Among 3,319,993 participants, prevalence of any PVD was 7.51% (95% confidence interval [CI], 7.50%-7.53%). PAD was present in 3.56% (95% CI, 3.54%-3.58%), CAS in 3.94% (95% CI, 3.92%-3.96%), and AAAs in 0.88% (95% CI, 0.86%-0.89%). The multivariate-adjusted prevalence with the presence of 0, 1, 2, 3, 4, and 5 modifiable risk factors was 2.76, 4.63, 7.12, 10.73, 16.00, and 22.08 (P < .0001 for trend) for any PVD; 1.18, 2.09, 3.28, 5.14, 8.32, and 12.43 (P < .0001 for trend) for PAD; 1.41, 2.36, 3.72, 5.73, 8.48, and 11.58 (P < .0001 for trend) for CAS; and 0.31, 0.54, 0.85, 1.28, 1.82, and 2.39 (P < .0001 for trend) for AAAs, respectively. These associations were similar for men and women. For every additional modifiable risk factor that was present, the multivariate-adjusted odds of having vascular disease increased significantly (any PVD [odds ratio (OR), 1.58; 95% CI, 1.58-1.59]; PAD [OR, 1.62; 95% CI, 1.62-1.63]; CAS [OR, 1.57; 95% CI, 1.56-1.57]; and AAA [OR, 1.51; 95% CI, 1.50-1.53]).

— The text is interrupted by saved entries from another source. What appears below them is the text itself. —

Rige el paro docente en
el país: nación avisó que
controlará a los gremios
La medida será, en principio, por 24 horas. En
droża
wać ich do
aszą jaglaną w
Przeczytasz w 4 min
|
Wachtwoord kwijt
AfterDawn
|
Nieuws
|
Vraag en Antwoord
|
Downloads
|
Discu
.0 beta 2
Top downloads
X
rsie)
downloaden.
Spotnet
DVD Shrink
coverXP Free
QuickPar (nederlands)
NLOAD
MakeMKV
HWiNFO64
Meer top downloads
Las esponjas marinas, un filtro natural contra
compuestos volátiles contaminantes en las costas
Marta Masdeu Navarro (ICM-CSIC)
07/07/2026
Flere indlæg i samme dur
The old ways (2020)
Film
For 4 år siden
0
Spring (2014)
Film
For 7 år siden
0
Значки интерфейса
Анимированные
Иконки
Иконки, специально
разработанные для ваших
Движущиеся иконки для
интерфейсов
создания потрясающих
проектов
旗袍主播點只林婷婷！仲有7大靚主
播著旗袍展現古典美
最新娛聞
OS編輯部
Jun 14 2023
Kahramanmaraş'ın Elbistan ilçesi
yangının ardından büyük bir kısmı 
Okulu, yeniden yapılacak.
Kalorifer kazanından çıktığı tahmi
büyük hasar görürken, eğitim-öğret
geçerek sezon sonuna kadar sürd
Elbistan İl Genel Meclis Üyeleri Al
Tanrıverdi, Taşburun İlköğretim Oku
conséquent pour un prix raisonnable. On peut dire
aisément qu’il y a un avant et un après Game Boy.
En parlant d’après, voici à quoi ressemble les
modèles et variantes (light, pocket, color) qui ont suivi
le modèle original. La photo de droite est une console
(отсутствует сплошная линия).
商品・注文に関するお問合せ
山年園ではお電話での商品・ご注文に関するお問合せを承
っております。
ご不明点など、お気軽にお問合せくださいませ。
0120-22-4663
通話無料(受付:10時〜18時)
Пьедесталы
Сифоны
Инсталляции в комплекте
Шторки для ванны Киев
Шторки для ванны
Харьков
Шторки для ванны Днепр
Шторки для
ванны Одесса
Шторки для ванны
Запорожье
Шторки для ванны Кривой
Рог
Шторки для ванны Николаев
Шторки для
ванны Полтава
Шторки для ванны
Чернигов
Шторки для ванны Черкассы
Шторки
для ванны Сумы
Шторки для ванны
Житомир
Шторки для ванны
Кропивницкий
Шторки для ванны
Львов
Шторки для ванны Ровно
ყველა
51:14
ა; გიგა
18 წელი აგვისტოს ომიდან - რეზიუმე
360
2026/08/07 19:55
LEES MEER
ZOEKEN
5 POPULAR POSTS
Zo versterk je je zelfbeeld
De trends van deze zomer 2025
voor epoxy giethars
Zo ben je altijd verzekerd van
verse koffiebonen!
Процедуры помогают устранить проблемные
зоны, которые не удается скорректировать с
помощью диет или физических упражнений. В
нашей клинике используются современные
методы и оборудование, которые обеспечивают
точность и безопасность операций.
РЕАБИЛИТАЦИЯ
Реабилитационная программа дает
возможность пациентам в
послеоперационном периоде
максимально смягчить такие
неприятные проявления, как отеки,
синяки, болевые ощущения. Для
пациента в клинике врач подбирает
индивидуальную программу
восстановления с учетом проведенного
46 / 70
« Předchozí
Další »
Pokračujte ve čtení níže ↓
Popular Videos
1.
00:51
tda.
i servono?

This very large contemporary database demonstrates that risk factor burden is associated with an increased prevalence of PVD, and there is a graded association between the number of risk factors present and the prevalence of PAD, CAS, and AAAs.
不同血管区域(外周动脉疾病 [PAD]、颈动脉狭窄 [CAS]和腹主动脉瘤 [AAA])的风险因素负担与 PAD 患病率之间的确切关系尚不清楚。
我们调查了美国 330 万名年龄在 40 至 99 岁之间的患者中,可改变的风险因素(高血压、高胆固醇血症、吸烟、糖尿病和久坐的生活方式)与生命筛查计划中 2004 年至 2008 年间进行的双侧踝臂指数筛查、颈动脉双功能超声和腹主动脉超声检查中任何和特定类型的外周血管疾病(PVD)之间的关联。使用多变量逻辑回归分析来估计不同风险因素类别中疾病的可能性。人群归因风险用于估计潜在归因于可改变的风险因素的疾病比例。
在 3319933 名参与者中,任何 PVD 的患病率为 7.51%(95%置信区间 [CI],7.50%-7.53%)。PAD 的患病率为 3.56%(95%CI,3.54%-3.58%),CAS 为 3.94%(95%CI,3.92%-3.96%),AAA 为 0.88%(95%CI,0.86%-0.89%)。存在 0、1、2、3、4 和 5 个可改变的风险因素时,多变量调整后的患病率分别为 2.76、4.63、7.12、10.73、16.00 和 22.08(P <.0001);任何 PVD;1.18、2.09、3.28、5.14、8.32 和 12.43(P <.0001);1.41、2.36、3.72、5.73、8.48 和 11.58(P <.0001);0.31、0.54、0.85、1.28、1.82 和 2.39(P <.0001)。这些关联在男性和女性中相似。每增加一个可改变的风险因素,多变量调整后的患病可能性显著增加(任何 PVD [比值比(OR),1.58;95%CI,1.58-1.59];PAD [OR,1.62;95%CI,1.62-1.63];CAS [OR,1.57;95%CI,1.56-1.57];和 AAA [OR,1.51;95%CI,1.50-1.53])。
这个非常大的当代数据库表明,风险因素负担与 PVD 的患病率增加有关,并且存在与存在的风险因素数量之间的分级关联与 PAD、CAS 和 AAA 的患病率有关。